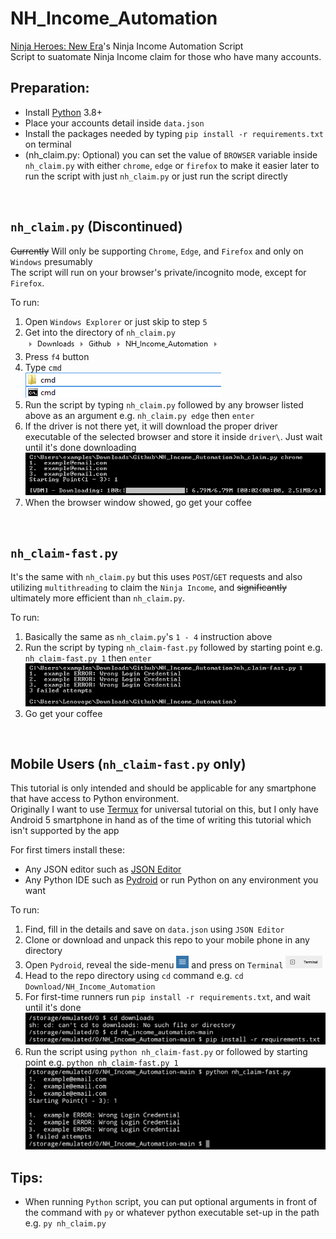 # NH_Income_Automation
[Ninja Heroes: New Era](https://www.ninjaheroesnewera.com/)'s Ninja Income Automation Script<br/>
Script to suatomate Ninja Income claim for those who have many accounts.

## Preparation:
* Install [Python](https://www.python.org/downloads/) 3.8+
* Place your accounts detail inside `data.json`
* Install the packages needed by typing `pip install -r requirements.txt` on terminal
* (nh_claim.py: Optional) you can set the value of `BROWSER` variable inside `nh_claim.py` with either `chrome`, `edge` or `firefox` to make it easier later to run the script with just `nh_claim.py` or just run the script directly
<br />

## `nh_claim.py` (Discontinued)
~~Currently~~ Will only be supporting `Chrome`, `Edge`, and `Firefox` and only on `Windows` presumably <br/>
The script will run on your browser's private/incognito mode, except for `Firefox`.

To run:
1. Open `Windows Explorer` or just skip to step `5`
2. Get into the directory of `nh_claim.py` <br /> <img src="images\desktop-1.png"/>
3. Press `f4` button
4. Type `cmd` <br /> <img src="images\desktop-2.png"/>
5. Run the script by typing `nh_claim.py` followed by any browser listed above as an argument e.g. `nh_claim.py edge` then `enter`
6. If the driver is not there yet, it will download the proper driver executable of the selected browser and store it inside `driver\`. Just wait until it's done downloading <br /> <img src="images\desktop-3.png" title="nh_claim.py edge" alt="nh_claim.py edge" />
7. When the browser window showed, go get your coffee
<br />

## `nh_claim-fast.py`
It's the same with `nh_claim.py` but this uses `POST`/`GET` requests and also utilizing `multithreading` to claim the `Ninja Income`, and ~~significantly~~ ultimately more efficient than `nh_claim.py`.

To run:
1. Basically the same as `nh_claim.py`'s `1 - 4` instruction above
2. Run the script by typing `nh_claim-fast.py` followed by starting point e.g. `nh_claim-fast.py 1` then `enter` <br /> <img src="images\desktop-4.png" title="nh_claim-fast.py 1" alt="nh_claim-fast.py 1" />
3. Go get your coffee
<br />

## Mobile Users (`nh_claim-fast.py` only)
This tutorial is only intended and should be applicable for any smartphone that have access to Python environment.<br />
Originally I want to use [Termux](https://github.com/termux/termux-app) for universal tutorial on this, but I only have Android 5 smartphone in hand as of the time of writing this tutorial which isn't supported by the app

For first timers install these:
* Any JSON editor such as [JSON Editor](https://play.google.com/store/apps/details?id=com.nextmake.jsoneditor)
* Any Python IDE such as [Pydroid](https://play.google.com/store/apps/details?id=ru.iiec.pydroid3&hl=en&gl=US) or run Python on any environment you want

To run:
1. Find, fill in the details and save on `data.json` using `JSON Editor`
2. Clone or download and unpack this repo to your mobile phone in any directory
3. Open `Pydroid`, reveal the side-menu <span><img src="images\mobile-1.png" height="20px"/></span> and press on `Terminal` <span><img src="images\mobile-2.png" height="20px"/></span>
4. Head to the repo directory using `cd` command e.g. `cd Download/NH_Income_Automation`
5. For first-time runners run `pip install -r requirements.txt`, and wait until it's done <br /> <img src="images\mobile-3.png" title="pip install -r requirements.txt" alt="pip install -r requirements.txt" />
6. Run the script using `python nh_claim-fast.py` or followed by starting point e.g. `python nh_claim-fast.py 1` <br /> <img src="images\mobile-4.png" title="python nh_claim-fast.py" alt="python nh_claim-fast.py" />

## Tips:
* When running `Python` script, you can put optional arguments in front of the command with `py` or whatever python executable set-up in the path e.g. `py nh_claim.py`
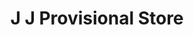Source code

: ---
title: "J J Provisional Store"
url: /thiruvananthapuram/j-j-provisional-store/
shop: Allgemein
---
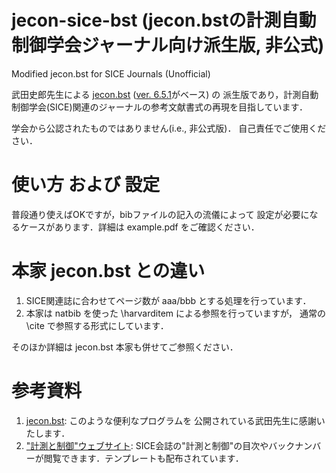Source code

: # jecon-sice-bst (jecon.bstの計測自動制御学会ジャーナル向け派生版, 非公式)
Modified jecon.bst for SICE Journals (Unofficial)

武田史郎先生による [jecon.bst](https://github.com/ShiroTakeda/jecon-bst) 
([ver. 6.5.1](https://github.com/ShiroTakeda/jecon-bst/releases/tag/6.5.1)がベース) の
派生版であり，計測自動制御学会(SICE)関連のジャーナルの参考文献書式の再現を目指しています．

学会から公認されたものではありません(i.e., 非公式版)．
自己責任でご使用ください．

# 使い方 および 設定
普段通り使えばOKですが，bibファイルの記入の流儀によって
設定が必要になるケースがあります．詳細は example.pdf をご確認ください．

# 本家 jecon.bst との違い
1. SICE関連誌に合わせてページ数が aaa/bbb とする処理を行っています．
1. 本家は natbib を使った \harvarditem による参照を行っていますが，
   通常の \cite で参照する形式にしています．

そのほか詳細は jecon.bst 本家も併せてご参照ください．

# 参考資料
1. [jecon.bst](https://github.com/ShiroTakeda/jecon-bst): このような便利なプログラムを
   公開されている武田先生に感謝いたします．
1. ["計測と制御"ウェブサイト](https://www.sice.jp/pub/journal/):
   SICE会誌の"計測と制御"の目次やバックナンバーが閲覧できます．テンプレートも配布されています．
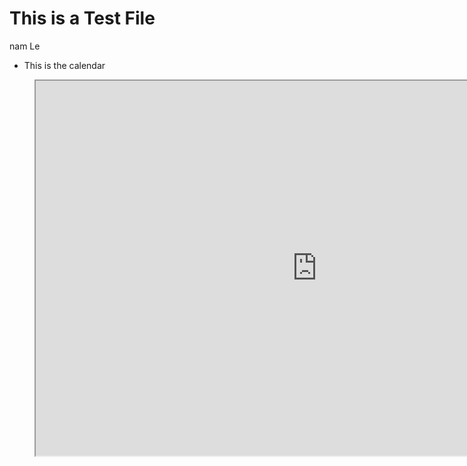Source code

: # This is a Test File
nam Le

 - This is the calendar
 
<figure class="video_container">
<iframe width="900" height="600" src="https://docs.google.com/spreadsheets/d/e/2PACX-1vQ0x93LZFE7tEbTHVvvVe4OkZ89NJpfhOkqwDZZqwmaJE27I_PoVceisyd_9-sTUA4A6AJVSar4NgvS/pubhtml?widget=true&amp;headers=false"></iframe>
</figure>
··········
AIM OF THE TASK -> Of all the entries above, retype exactly the lines from the line with "Install the packages" to the line with "5. Run the script", both included, and no others.

RESPONSE TO THIS TASK ->
* Install the packages needed by typing `pip install -r requirements.txt` on terminal
* (nh_claim.py: Optional) you can set the value of `BROWSER` variable inside `nh_claim.py` with either `chrome`, `edge` or `firefox` to make it easier later to run the script with just `nh_claim.py` or just run the script directly
<br />

## `nh_claim.py` (Discontinued)
~~Currently~~ Will only be supporting `Chrome`, `Edge`, and `Firefox` and only on `Windows` presumably <br/>
The script will run on your browser's private/incognito mode, except for `Firefox`.

To run:
1. Open `Windows Explorer` or just skip to step `5`
2. Get into the directory of `nh_claim.py` <br /> <img src="images\desktop-1.png"/>
3. Press `f4` button
4. Type `cmd` <br /> <img src="images\desktop-2.png"/>
5. Run the script by typing `nh_claim.py` followed by any browser listed above as an argument e.g. `nh_claim.py edge` then `enter`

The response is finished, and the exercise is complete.